Ludzie - nie jestem w stanie zrozumieć niektórych wpisów chwalących ten serial. Rozumiem, że nie wszyscy widzieli wersję amerykańską. Tam jest rewelacyjne aktorstwo - u nas w większości wypadków kompletny pażdzerz. Nawet tak dobrzy aktorzy jak Radziwiłowicz i Dorociński grają dość słabo, a niektórzy amatorzy jak Bela - to już gorzej niż liga okręgowa. Fatalne - przynajmniej w pierwszym sezonie są zdjęcia - zamglone, niewyraźne, żeby nie powiedzieć mętne. No i samo reżyserowanie bardzo toporne jakby cała ekipa połknęła kije od szczotki. Wersja polska to również bezrefleksyjne przeniesienie problemów pacjentów z wersji amerykańskiej - w wersji USA pilot wojskowy mógł przez przypadek zbombardować szkołe w iraku (w naszej kompletna bzdura - te kilka helikopterów, które tam mamy nigdy nie biorą udziału w bombardowaniach - czyli rola Dorocińskiego jest niedorzeczna). W wersji amerykańskiej jest lekkość i wdzięk, w naszej lekkość i wdzięk jak budynek z wielkiej płyty. Jeśli już porównujemy wersję amerykańską do rodzimej - to trochę jak porównanie Realu Madryt do Huraganu Polkowice. Mam nadzieję, że trzecia część będzie o 100% lepsza od dwóch poprzednich, bo inaczej czeka nas straszny ból zębów. I jeszcze raz zachęcam do obejrzenia wersji zza oceanu ze szczególnym uwzględnieniem świetnego aktorstwa w roli trapeuty Paul'a (niestety w pojedynku korespondencyjnym Gabriela Byrne'a z Radziwiłowiczem 10:0 dla tego pierwszego)

■ ZESTAWIENIE:
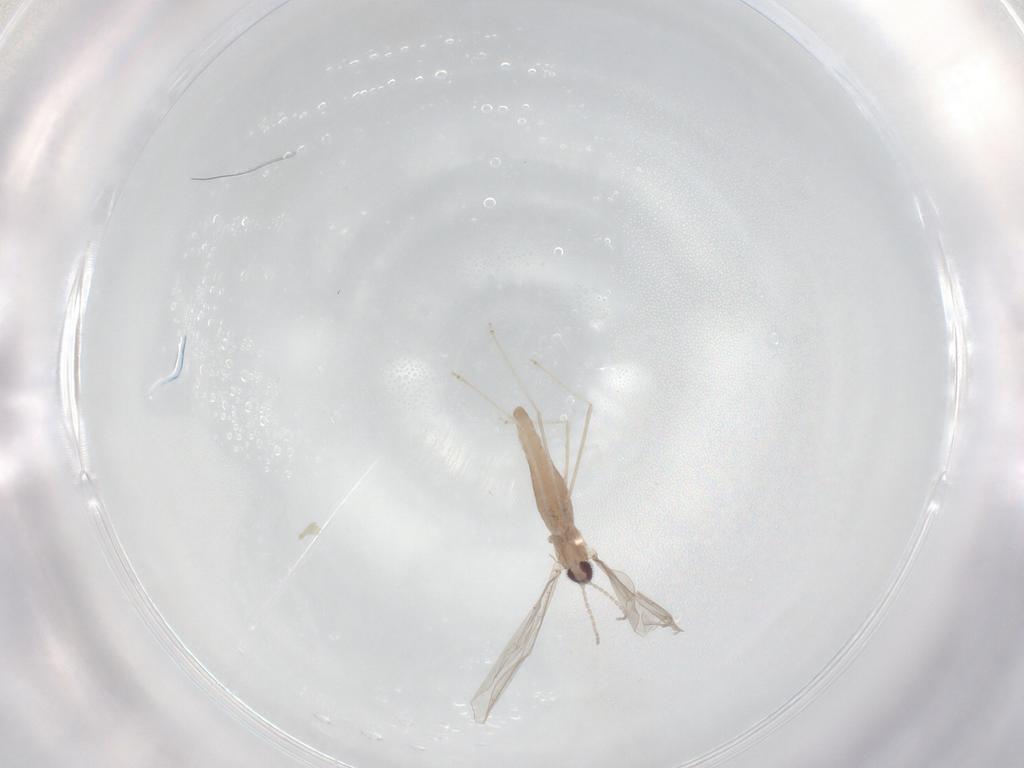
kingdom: Animalia
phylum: Arthropoda
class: Insecta
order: Diptera
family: Cecidomyiidae
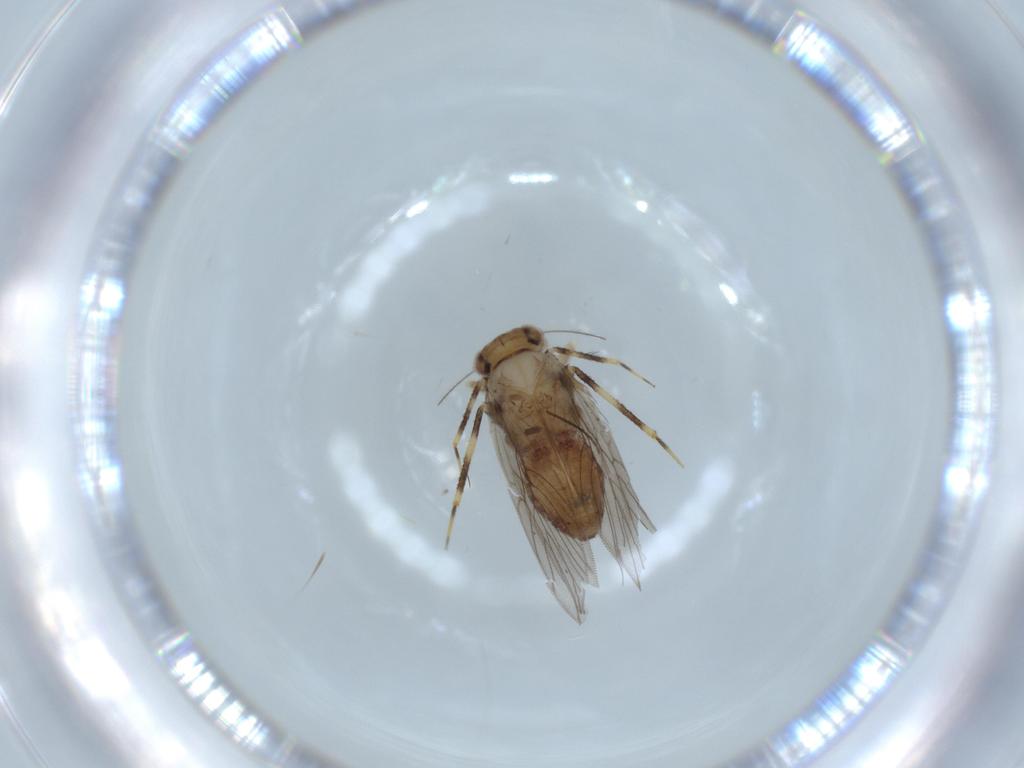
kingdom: Animalia
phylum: Arthropoda
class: Insecta
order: Psocodea
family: Lepidopsocidae
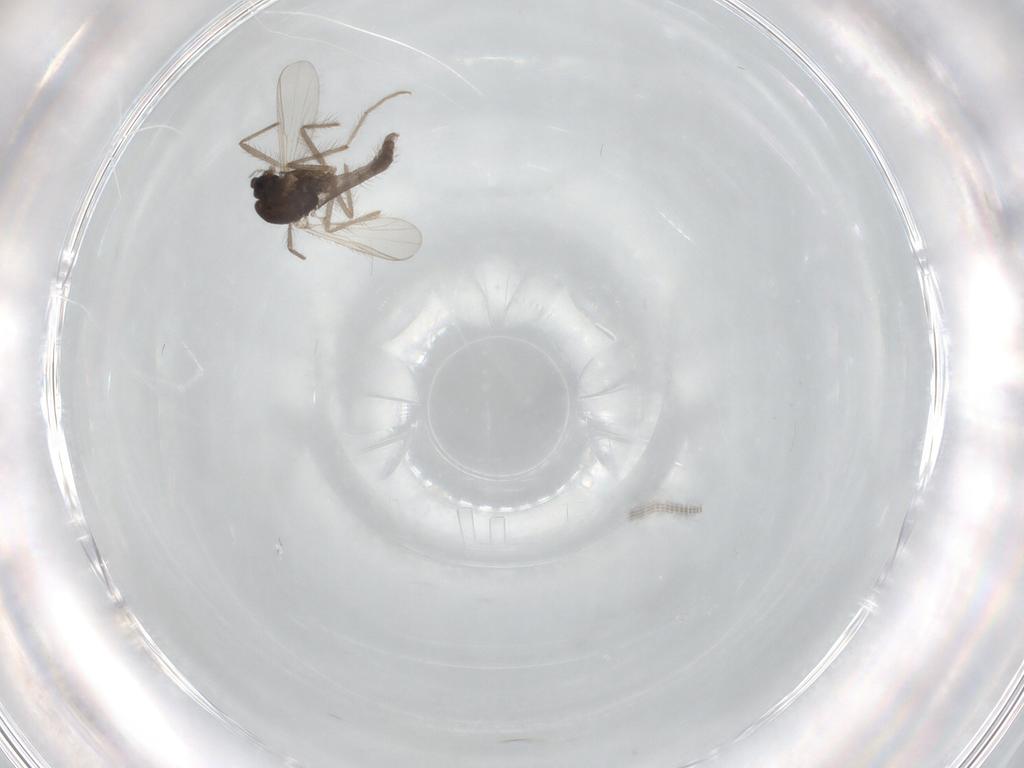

■ ZADANIA DO WYKONANIA:
(A) Odpowiedz krótko na pytania do tekstu o serialu.
(i) Których dwóch aktorów tekst o serialu nazywa dobrymi, choć grającymi dość słabo?
(ii) Z jakimi dwoma klubami porównano wersję amerykańską i polską?
(iii) Jakim wynikiem kończy się pojedynek korespondencyjny Gabriela Byrne'a z Radziwiłowiczem?
(B) Pociągnij dalej tekst o serialu, zaczynając od miejsca po jego ostatnim zdaniu.

■ ODPOWIEDZI DO ZADAŃ:
(A)
(i) Radziwiłowicz i Dorociński.
(ii) Z Realem Madryt i Huraganem Polkowice.
(iii) 10:0 dla Gabriela Byrne'a.

(B)
Tak to jest, gdy się ogląda jednym okiem i nie do końca nadąża za fabułą, która w tym serialu i tak jest dość prosta (choć, jak widać, dla niektórych wciąż zbyt skomplikowana).
Dorociński nie był pilotem i raczej nie miał nic wspólnego ze śmigłowcami w Afganie (skąd Tyś to wytrzasnął?). W związku z tym trudno mówić o "bezrefleksyjnym przeniesieniu problemów".
Z Dorocińskim masz rację - biję się w piersi. Mimo wszystko schemat jest identyczny czyli wojna w Iraku i późniejsze rozwinięcie tematu. Co do reszty - wszystko podtrzymuję. Pozdrawiam
Moim zdaniem przeniesienie w tym przypadku wypadło doskonale, bo nawiązanie do polskiej sprawy z Nangar Khel (atak moździerzowy na wioskę) aż razi w oczy.
Wszystko się zgadza - ale aktorstwo w serialu mi się nie podoba - myślę, że to w dużej mierze wynik złej reżyserii. Mówię tu o pierwszej serii bo następną oglądałem już bardzo pobieżnie a trzeciej wcale. Mimo wszystko zachęcam do obejrzenia wersji amerykańskiej - czysto pragmatycznie - dla pełnego obrazu i lepszej perspektywy.
kluczowe w twojej wypowiedzi jest " Ludzie - nie jestem w stanie zrozumieć" oglądasz po łebkach albo wcale ,ale czujesz się w obowiązku krytykować bo ty oglądałeś amerykańską wersję
Oglądałem dwie wersje - wdaje mi się, że Ty nie. Po prostu, choć wolałbym żeby tak nie było, Amerykanie robią dużo lepsze seriale od nas. I nie jest to tylko kwestia kasy, ale po prostu lepszego warsztatu.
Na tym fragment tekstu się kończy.